Python grammar for tree-sitter
tree-sitter-python (version 0.25.0) provides a pre-compiled Python grammar for the tree-sitter parsing library. It enables Python applications to efficiently parse Python source code into concrete syntax trees, facilitating tasks like static analysis, code transformation, and IDE features. The library is actively maintained with regular updates following the upstream tree-sitter project.
Warnings
- breaking The `tree-sitter` core library and its language grammars (like `tree-sitter-python`) use an internal ABI version. Incompatibilities can arise if the `tree-sitter` Python package and the `tree-sitter-python` grammar package are not aligned in their supported ABI versions, leading to runtime errors.
- breaking The `tree-sitter` core Python bindings (`py-tree-sitter` package) introduced significant breaking changes in version `0.24.0`, affecting method signatures for `Parser.parse`, `Query.captures`, `Query.matches`, and deprecated `Language.query`.
- deprecated Version 0.24.0 of `tree-sitter-python` dropped compatibility with Python 3.9.
- gotcha When working with `tree-sitter` and its Python bindings, parsing very large or complex codebases, especially with certain grammar versions (e.g., specific `tree-sitter-bash` versions), has been reported to cause high memory usage or even memory leaks.
- gotcha While `tree-sitter-python` provides a pre-compiled grammar, building custom or third-party `tree-sitter` grammars for other languages requires a C compiler and Node.js for compilation, which can be a common setup hurdle for new users.
Install
-
pip install tree-sitter tree-sitter-python
Imports
- Language
from tree_sitter import Language
- Parser
from tree_sitter import Parser
- tree_sitter_python
import tree_sitter_python
Quickstart
from tree_sitter import Language, Parser
import tree_sitter_python
# Initialize the Python language grammar
PY_LANGUAGE = Language(tree_sitter_python.language())

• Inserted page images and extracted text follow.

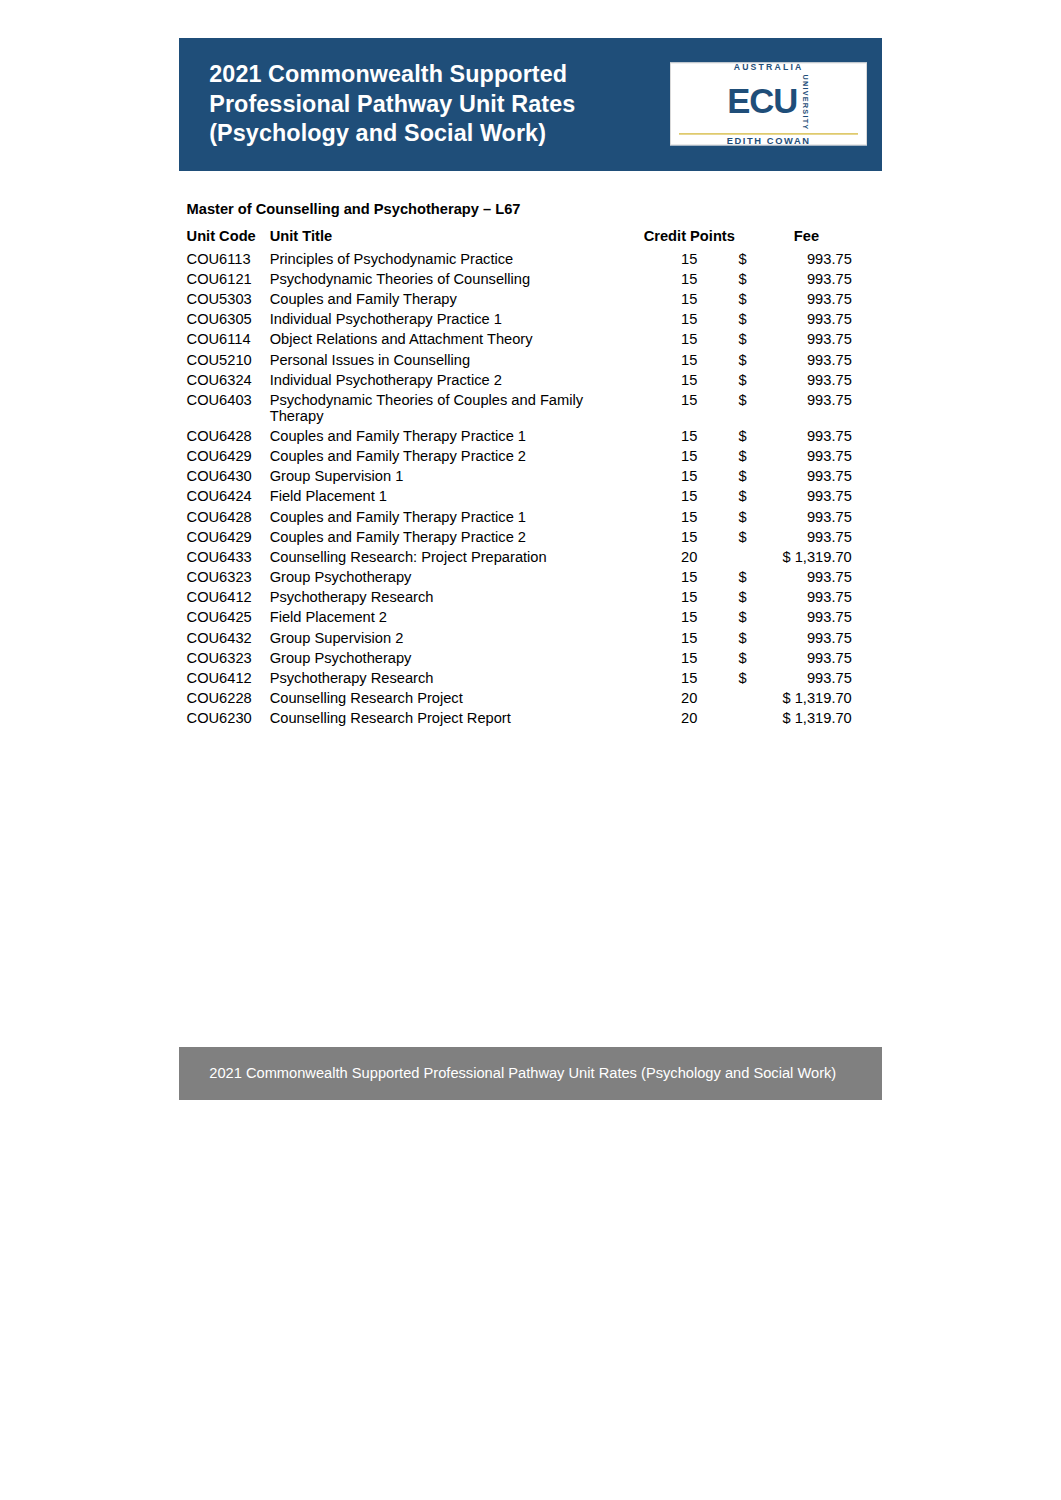2021 Commonwealth Supported Professional Pathway Unit Rates
(Psychology and Social Work)
Australia
ECU University
Edith Cowan
Master of Counselling and Psychotherapy – L67
| Unit Code | Unit Title | Credit Points | Fee |
| --- | --- | --- | --- |
| COU6113 | Principles of Psychodynamic Practice | 15 | $ 993.75 |
| COU6121 | Psychodynamic Theories of Counselling | 15 | $ 993.75 |
| COU5303 | Couples and Family Therapy | 15 | $ 993.75 |
| COU6305 | Individual Psychotherapy Practice 1 | 15 | $ 993.75 |
| COU6114 | Object Relations and Attachment Theory | 15 | $ 993.75 |
| COU5210 | Personal Issues in Counselling | 15 | $ 993.75 |
| COU6324 | Individual Psychotherapy Practice 2 | 15 | $ 993.75 |
| COU6403 | Psychodynamic Theories of Couples and Family Therapy | 15 | $ 993.75 |
| COU6428 | Couples and Family Therapy Practice 1 | 15 | $ 993.75 |
| COU6429 | Couples and Family Therapy Practice 2 | 15 | $ 993.75 |
| COU6430 | Group Supervision 1 | 15 | $ 993.75 |
| COU6424 | Field Placement 1 | 15 | $ 993.75 |
| COU6428 | Couples and Family Therapy Practice 1 | 15 | $ 993.75 |
| COU6429 | Couples and Family Therapy Practice 2 | 15 | $ 993.75 |
| COU6433 | Counselling Research: Project Preparation | 20 | $ 1,319.70 |
| COU6323 | Group Psychotherapy | 15 | $ 993.75 |
| COU6412 | Psychotherapy Research | 15 | $ 993.75 |
| COU6425 | Field Placement 2 | 15 | $ 993.75 |
| COU6432 | Group Supervision 2 | 15 | $ 993.75 |
| COU6323 | Group Psychotherapy | 15 | $ 993.75 |
| COU6412 | Psychotherapy Research | 15 | $ 993.75 |
| COU6228 | Counselling Research Project | 20 | $ 1,319.70 |
| COU6230 | Counselling Research Project Report | 20 | $ 1,319.70 |
2021 Commonwealth Supported Professional Pathway Unit Rates (Psychology and Social Work)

# Create a parser and configure it to use the Python language
parser = Parser(PY_LANGUAGE)
# Source code to parse
code = b"""
def greet(name):
print(f"Hello, {name}!")
greet("World")
"""
# Parse the code
tree = parser.parse(code)
# Get the root node of the syntax tree
root_node = tree.root_node
# Print the type of the root node and its first child (for demonstration)
print(f"Root node type: {root_node.type}")
if root_node.children:
print(f"First child type: {root_node.children[0].type}")
# Expected output might vary slightly but should show 'module' and 'function_definition'